Stored records
[BEGIN]
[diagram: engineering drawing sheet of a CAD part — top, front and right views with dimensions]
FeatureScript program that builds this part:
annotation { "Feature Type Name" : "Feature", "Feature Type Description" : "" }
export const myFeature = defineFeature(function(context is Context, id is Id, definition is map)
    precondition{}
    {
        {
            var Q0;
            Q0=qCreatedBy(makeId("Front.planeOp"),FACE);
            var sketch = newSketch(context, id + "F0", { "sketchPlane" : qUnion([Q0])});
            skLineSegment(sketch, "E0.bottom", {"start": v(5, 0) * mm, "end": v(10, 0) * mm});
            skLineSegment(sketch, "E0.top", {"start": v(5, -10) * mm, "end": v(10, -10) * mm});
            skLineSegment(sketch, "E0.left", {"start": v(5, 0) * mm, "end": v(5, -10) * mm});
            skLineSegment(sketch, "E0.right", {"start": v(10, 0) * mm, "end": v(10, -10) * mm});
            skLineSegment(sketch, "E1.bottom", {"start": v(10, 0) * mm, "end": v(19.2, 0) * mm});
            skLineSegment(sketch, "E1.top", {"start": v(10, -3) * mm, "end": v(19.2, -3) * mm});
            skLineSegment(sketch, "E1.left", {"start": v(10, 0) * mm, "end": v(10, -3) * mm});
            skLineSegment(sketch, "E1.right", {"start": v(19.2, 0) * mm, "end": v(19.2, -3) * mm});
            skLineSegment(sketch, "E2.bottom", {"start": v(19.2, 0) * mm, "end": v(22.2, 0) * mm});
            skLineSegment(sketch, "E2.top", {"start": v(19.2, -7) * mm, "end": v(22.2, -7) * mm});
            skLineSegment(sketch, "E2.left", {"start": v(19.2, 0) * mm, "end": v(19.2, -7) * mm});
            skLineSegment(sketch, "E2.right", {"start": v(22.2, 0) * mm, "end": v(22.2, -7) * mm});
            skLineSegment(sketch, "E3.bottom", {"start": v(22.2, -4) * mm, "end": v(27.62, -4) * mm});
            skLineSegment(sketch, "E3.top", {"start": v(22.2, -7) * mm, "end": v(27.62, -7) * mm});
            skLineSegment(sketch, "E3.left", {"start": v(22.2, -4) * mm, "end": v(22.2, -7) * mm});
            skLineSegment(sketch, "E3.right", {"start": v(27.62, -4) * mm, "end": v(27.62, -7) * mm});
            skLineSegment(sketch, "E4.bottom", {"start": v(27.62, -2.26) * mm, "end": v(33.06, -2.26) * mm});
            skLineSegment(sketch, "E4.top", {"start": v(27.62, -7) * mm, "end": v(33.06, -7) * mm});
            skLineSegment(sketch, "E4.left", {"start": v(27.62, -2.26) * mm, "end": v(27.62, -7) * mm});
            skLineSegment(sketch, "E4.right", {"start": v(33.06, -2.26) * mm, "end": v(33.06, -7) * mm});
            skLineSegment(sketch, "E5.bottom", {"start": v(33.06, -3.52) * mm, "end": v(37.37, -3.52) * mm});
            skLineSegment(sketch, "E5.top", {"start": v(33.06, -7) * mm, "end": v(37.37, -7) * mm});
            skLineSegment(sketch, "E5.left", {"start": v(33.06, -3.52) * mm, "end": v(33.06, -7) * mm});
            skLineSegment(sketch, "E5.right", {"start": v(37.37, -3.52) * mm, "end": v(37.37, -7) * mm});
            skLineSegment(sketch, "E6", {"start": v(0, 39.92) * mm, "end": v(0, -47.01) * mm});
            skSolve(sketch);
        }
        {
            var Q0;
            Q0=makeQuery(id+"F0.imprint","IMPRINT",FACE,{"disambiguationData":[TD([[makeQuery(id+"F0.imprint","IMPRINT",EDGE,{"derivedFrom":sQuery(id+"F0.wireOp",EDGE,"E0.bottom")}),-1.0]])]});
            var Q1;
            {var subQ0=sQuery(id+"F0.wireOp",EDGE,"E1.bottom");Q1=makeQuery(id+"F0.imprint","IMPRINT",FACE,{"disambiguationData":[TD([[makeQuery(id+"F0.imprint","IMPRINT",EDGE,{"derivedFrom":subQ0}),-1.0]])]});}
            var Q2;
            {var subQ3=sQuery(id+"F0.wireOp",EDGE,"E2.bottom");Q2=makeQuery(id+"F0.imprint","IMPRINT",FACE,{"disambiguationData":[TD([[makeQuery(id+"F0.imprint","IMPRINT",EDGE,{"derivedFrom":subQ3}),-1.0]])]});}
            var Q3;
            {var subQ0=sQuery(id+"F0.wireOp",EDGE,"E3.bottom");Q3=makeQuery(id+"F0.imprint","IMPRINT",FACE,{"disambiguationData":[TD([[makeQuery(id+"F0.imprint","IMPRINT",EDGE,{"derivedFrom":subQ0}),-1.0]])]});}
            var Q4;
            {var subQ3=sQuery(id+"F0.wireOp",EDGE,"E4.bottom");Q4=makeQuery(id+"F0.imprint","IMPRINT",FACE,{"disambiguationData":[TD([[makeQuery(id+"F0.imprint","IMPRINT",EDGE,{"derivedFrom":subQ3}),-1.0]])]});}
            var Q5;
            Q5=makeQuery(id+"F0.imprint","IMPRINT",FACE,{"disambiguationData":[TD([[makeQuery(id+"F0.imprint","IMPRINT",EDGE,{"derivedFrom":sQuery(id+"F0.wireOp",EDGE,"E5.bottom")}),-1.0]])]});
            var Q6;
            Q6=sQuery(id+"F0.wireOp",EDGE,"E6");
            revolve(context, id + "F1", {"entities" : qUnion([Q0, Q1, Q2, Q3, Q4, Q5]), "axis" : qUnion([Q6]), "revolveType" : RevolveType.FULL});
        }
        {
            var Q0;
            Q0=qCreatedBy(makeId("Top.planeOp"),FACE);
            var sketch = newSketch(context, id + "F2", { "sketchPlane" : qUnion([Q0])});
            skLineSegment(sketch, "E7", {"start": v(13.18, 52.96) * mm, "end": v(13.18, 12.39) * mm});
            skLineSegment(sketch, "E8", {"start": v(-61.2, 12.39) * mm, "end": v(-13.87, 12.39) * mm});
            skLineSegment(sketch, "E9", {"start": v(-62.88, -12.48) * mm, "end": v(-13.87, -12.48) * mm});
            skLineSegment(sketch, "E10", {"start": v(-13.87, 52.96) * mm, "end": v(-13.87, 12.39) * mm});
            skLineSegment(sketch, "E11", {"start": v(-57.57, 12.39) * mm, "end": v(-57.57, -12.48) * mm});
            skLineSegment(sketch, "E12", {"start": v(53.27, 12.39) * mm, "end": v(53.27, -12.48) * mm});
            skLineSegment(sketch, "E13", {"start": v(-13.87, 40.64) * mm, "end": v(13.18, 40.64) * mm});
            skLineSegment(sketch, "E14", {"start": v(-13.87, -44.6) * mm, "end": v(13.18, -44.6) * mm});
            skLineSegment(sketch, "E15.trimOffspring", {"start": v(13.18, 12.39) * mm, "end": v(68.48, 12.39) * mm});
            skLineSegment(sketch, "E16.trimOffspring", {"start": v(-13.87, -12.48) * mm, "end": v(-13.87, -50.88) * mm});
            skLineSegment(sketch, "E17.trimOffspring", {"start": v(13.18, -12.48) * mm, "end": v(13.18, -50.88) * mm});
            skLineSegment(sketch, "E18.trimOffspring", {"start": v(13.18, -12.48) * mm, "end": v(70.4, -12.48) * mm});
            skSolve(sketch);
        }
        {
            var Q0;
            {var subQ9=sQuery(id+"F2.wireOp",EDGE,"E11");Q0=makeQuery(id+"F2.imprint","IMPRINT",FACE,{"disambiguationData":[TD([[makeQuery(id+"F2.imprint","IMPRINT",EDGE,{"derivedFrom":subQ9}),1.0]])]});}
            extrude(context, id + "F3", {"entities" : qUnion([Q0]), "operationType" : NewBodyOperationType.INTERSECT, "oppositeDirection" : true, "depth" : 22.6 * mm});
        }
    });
[END]
Which lines in the entries contain the string "newSketch"? List each of them in full.

            var sketch = newSketch(context, id + "F0", { "sketchPlane" : qUnion([Q0])});
            var sketch = newSketch(context, id + "F2", { "sketchPlane" : qUnion([Q0])});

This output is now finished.